ЗАДАНИЕ » Как перевести на английский язык предложение из статьи: «Не хочу сказать, что вел жизнь схимника или аскета: нет, жил весело, в кругу друзей, интересами театра и театральной печати.»?

СТАТЬЯ »
Я никогда не бывал в начальственной свите, не попадал на групповые парадные снимки, на правительственные и полуправительственные приемы, — с семилеткой за плечами мне пришлось за несколько лет самому освоить институтский курс, сдать экстерном — тогда это допускалось — экзамены за театральный институт и вступительные экзамены в аспирантуру и проучиться в ней под руководством наезжавшего в Киев ленинградского ученого А. Гвоздева, — тогда я написал свою первую работу об исторических хрониках Шекспира.

Не хочу сказать, что вел жизнь схимника или аскета: нет, жил весело, в кругу друзей, интересами театра и театральной печати.

СОДЕРЖИМОЕ НАБОРА ДАННЫХ »
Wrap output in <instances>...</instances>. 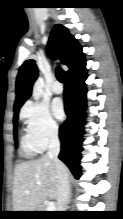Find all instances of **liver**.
<instances>
[{"instance_id": "obj_1", "label": "liver", "mask_w": 123, "mask_h": 219, "mask_svg": "<svg viewBox=\"0 0 123 219\" xmlns=\"http://www.w3.org/2000/svg\"><path fill=\"white\" fill-rule=\"evenodd\" d=\"M57 194V172L53 160L47 154L15 167L13 211H36L45 199L57 198Z\"/></svg>"}]
</instances>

РЕЗУЛЬТАТ » I don't mean to say that I led the life of a recluse monk or an ascetic: no, I lived cheerfully, surrounded by friends, absorbed in the interests of the theater and the theater press.